_Exercise requirements_
Your answer should be the line that contains "(testis) stained with" and each line after it, restated word for word through the final line of the entries.

_Data for review_
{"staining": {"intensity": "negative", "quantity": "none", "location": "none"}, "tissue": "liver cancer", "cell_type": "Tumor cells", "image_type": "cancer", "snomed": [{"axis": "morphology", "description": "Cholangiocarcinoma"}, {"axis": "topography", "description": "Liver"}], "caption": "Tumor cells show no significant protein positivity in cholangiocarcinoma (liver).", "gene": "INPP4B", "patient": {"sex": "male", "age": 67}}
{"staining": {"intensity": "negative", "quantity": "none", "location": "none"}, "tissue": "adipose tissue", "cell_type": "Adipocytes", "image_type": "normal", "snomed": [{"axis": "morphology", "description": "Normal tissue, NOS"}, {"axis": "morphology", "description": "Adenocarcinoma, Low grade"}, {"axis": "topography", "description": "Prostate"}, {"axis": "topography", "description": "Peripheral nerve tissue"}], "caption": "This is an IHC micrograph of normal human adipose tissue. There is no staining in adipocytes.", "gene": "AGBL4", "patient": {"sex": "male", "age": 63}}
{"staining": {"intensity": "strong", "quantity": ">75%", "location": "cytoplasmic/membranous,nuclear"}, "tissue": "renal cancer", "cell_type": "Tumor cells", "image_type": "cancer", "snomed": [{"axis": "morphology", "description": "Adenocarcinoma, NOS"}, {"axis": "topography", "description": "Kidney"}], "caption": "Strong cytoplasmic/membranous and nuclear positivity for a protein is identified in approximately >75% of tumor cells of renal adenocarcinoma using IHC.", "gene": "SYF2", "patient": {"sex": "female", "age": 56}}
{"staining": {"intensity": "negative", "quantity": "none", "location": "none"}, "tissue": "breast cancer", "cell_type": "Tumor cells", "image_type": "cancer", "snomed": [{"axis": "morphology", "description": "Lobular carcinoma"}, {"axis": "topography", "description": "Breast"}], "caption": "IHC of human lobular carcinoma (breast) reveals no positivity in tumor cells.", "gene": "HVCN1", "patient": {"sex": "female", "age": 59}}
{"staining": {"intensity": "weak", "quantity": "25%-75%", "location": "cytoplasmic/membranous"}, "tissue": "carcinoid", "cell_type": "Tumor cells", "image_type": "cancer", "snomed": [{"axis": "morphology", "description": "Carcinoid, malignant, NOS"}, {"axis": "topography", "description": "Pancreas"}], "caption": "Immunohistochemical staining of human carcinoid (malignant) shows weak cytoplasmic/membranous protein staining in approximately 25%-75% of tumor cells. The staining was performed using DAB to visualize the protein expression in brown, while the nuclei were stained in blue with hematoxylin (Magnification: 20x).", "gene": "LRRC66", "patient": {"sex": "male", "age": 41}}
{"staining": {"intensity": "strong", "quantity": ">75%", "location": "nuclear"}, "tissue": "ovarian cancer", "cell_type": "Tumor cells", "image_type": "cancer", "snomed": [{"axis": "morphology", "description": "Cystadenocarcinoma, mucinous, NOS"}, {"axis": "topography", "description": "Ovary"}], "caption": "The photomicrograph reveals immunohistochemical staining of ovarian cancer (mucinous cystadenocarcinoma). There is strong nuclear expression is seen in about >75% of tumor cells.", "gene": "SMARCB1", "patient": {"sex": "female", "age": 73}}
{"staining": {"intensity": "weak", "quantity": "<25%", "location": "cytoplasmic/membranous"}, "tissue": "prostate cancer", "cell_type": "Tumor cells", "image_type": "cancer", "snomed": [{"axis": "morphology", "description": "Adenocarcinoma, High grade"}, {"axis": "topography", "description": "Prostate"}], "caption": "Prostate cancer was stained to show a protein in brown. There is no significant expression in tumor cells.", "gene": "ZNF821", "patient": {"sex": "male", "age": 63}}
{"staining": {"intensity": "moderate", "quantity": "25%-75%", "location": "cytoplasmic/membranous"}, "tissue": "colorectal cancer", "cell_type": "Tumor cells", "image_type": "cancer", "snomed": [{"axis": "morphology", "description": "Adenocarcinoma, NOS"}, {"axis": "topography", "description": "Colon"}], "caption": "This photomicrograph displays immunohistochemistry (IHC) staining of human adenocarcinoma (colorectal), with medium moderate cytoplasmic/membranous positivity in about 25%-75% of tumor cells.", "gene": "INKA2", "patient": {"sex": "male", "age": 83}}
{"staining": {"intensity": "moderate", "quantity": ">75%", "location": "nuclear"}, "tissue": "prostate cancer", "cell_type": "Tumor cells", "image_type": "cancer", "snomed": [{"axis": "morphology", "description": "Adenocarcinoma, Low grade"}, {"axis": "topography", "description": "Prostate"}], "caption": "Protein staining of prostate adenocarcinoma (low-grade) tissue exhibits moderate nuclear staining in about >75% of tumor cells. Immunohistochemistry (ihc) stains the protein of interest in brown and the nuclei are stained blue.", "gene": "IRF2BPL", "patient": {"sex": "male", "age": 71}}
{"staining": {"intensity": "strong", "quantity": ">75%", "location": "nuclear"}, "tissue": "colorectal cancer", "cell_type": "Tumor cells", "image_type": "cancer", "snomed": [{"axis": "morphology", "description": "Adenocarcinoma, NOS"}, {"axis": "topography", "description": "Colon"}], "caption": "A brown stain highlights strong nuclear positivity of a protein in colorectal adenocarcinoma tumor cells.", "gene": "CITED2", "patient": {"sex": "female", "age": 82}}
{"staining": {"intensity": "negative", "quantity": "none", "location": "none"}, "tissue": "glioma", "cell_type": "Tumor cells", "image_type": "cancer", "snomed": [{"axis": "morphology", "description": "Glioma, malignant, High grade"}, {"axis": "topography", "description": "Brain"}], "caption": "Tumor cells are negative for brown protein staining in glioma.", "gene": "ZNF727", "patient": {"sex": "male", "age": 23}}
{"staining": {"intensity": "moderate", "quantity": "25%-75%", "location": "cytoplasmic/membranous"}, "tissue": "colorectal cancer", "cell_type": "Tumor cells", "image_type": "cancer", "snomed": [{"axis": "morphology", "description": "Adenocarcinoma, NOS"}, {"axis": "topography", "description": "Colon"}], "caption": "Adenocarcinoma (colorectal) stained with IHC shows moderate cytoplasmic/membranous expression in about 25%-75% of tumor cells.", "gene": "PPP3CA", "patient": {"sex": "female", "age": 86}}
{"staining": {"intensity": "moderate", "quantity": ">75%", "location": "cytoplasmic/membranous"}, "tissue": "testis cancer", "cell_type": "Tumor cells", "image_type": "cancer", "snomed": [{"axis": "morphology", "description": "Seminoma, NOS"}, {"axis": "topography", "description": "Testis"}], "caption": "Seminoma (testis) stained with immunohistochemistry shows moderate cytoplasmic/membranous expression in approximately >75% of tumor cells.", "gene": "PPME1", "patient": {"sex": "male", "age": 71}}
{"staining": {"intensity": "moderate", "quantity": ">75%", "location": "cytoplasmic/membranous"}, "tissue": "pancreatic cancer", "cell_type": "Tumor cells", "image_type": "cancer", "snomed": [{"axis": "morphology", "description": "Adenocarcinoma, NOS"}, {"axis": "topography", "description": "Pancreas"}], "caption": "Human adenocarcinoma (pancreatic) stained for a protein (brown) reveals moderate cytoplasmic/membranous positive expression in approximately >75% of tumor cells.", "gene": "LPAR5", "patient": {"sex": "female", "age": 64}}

_Response area_
{"staining": {"intensity": "moderate", "quantity": ">75%", "location": "cytoplasmic/membranous"}, "tissue": "testis cancer", "cell_type": "Tumor cells", "image_type": "cancer", "snomed": [{"axis": "morphology", "description": "Seminoma, NOS"}, {"axis": "topography", "description": "Testis"}], "caption": "Seminoma (testis) stained with immunohistochemistry shows moderate cytoplasmic/membranous expression in approximately >75% of tumor cells.", "gene": "PPME1", "patient": {"sex": "male", "age": 71}}
{"staining": {"intensity": "moderate", "quantity": ">75%", "location": "cytoplasmic/membranous"}, "tissue": "pancreatic cancer", "cell_type": "Tumor cells", "image_type": "cancer", "snomed": [{"axis": "morphology", "description": "Adenocarcinoma, NOS"}, {"axis": "topography", "description": "Pancreas"}], "caption": "Human adenocarcinoma (pancreatic) stained for a protein (brown) reveals moderate cytoplasmic/membranous positive expression in approximately >75% of tumor cells.", "gene": "LPAR5", "patient": {"sex": "female", "age": 64}}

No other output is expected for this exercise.